Relationship between GAs and plant pigment production in the dark. GGPP is a common precursor for photosynthetic pigments and GAs. CPS converts GGPP into CPP as the committed step in GA biosynthesis. In the dark, high concentrations of GA inhibit production of pigments from GGPP. Dashed arrows indicate multiple steps in biosynthetic pathways.

Figure 2.

Committed steps in GA biosynthesis. CPS converts GGPP into CPP via a protonation-initiated (i.e. class II) mechanism. Further cyclization of CPP into kaurene is catalyzed by KS, which removes the pyrophosphate group from the substrate, as is characteristic of prototypical (i.e. class I) terpene cyclases.

Figure 3.

Expression analysis of AtCPS truncation series. SDS-PAGE of recombinant bacterial soluble extracts obtained from OverExpress C41(DE3) clones transformed with plasmids carrying genes for full-length or truncated AtCPS. The four truncations that showed better expression are indicated by the dashed boxes. FL, Full-length AtCPS.

Figure 4.

Relative enzymatic activities (% turnover) of rAtCPS in the assays with 0.1 and 5 mm divalent metal ions. Enzymatic activities are normalized to 0.1 mm Mg²⁺ turnover. Mn²⁺ and Fe²⁺ interfered with the assay and therefore their effect on CPS activity could not be determined.

Figure 5.

Effect of magnesium on class II diterpene cyclase activity. A, Mg²⁺ dependence of rAtCPS activity. Inset depicts activity over the lower concentration range of Mg²⁺. B, Mg²⁺ dependence of rAgAS:D621A activity.
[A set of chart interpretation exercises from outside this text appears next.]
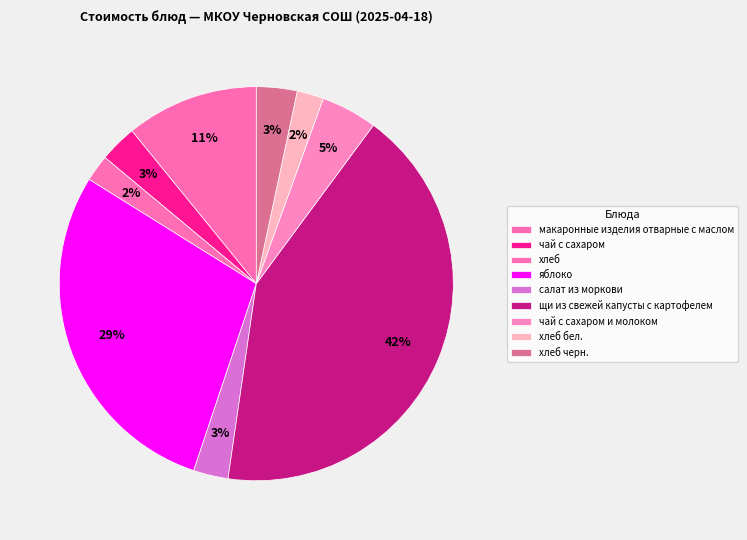

Rank the categories by value from highest to lowest.

щи из свежей капусты с картофелем, яблоко, макаронные изделия отварные с маслом, чай с сахаром и молоком, хлеб черн., чай с сахаром, салат из моркови, хлеб, хлеб бел.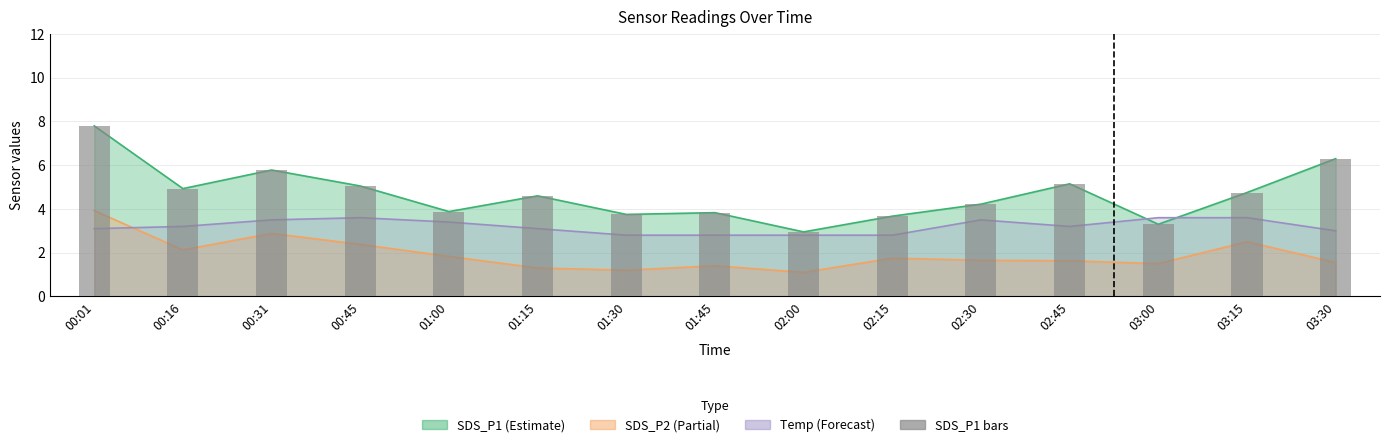

Is it true that the value at 01:00 is 3.9?

True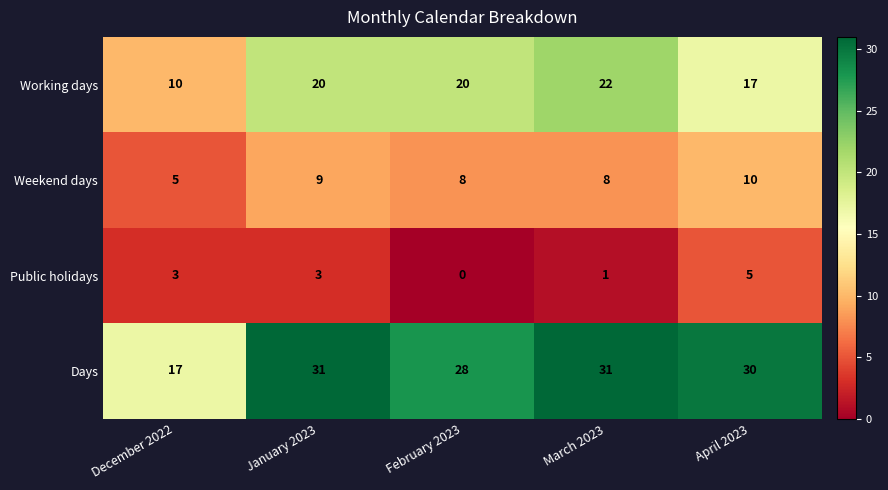

Reading right to left, transcribe all the data shown in this chart.

Working days: April 2023=17	March 2023=22	February 2023=20	January 2023=20	December 2022=10
Weekend days: April 2023=10	March 2023=8	February 2023=8	January 2023=9	December 2022=5
Public holidays: April 2023=5	March 2023=1	February 2023=0	January 2023=3	December 2022=3
Days: April 2023=30	March 2023=31	February 2023=28	January 2023=31	December 2022=17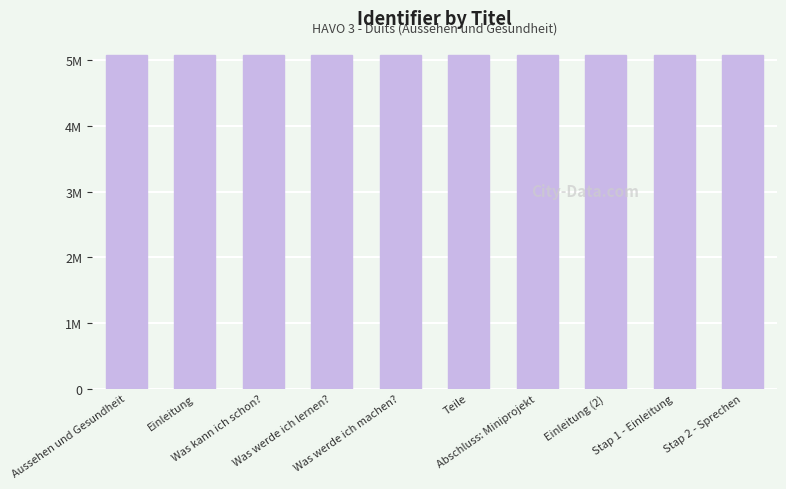

What is the label of the 8th bar from the left?

Einleitung (2)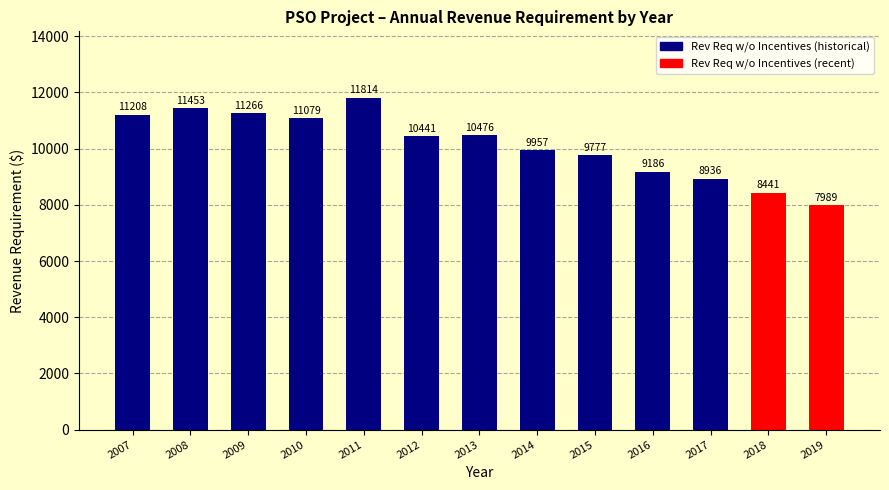

Approximately how many times larger is the value at 2012 compared to 2015?

1.1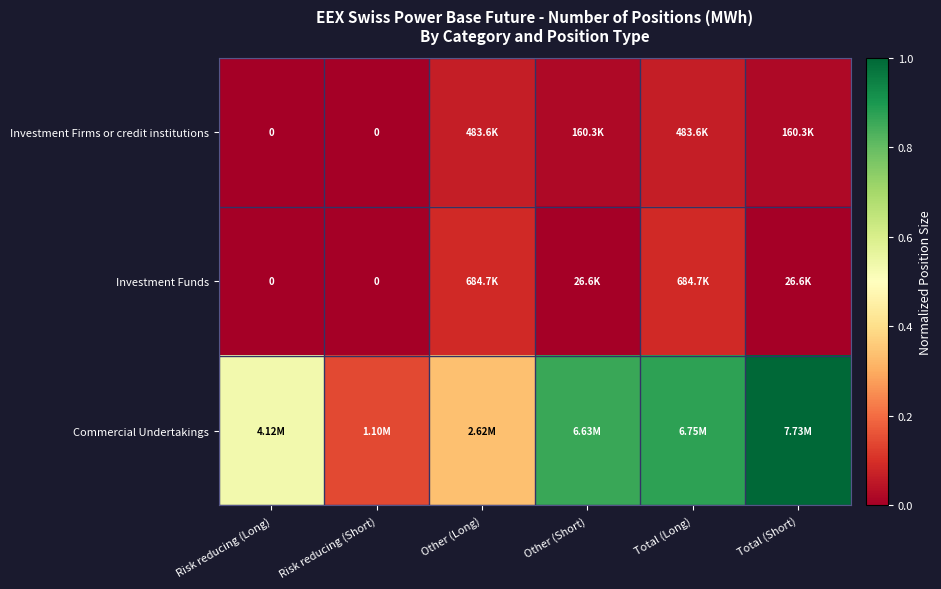

List the labels in order of Commercial Undertakings value, largest first.

Total (Short), Total (Long), Other (Short), Risk reducing (Long), Other (Long), Risk reducing (Short)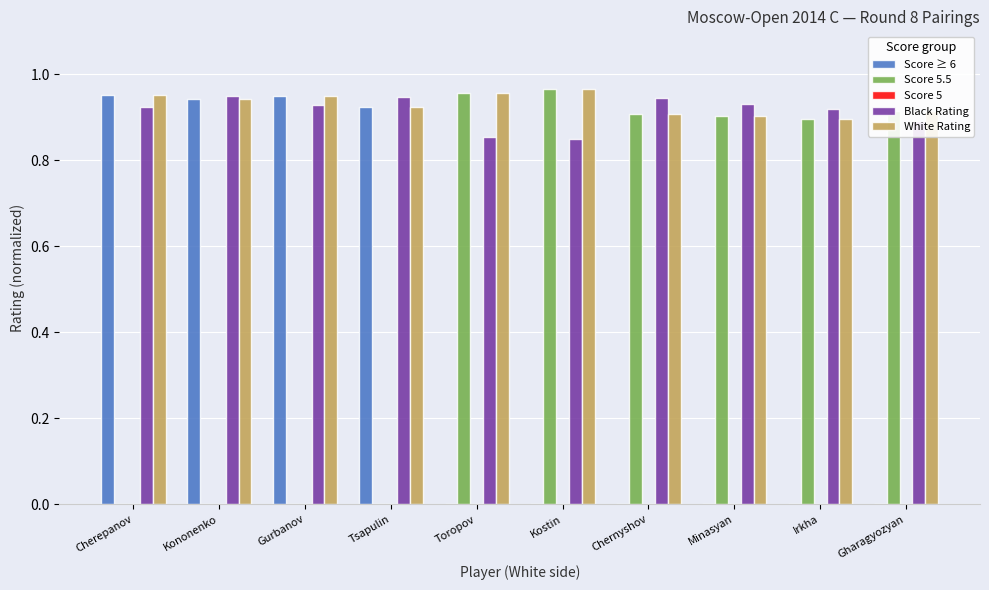

Is the value of Score 5.5 at Cherepanov greater than the value of White Rating at Kononenko?

No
Saturation experiments shown in A and B were performed with 9 μm GGPP and fit to the substrate inhibition equation, treating Mg²⁺ as a cosubstrate. C, Synergistic effects of Mg²⁺ and GGPP on rAtCPS activity. Squares represent data from a kinetic experiment with 1 mm Mg²⁺ and diamonds are with 0.1 mm Mg²⁺. Dotted arrow indicates a combined decrease of AtCPS activity with increasing concentrations of GGPP and Mg²⁺. D, Reduced substrate inhibition effects from GGPP on rAtCPS activity in the presence of 2 mm EDTA. Error bars represent sd from two independent measurements in all cases.

Figure 6.

Synergistic substrate/feed-forward inhibition effect of Mg²⁺ and GGPP on CPS activity limits flux into GA metabolism during deetiolation. Also depicted is the activating effect of Mg²⁺ on photosynthetic pigment production (i.e. allosteric activation of plant porphobilinogen synthase). Dashed arrows indicate multiple steps in biosynthetic pathways.

Figure 7.

Proposed model for GGPP and Mg²⁺ binding to class II diterpene cyclases. A, Productive binding mode,GGPP-Mg²⁺ complex poised for AtCPS catalyzed cyclization. B, Unproductive Mg²⁺ inhibition mode, binding of Mg²⁺ at the active site interfering with proper binding of GGPP-Mg²⁺ complex. C, Unproductive synergistic substrate inhibition mode, double GGPP-Mg²⁺ complex binding to AtCPS. GG, Geranylgeranyl (either of these hydrocarbon tails may also bind in the hydrophobic portion of the active site). The Z in B and C represents a potential third Mg²⁺ ligand whose presence varies with metabolic function (e.g. is conserved in GA-specific enzymes but not those involved in secondary metabolism).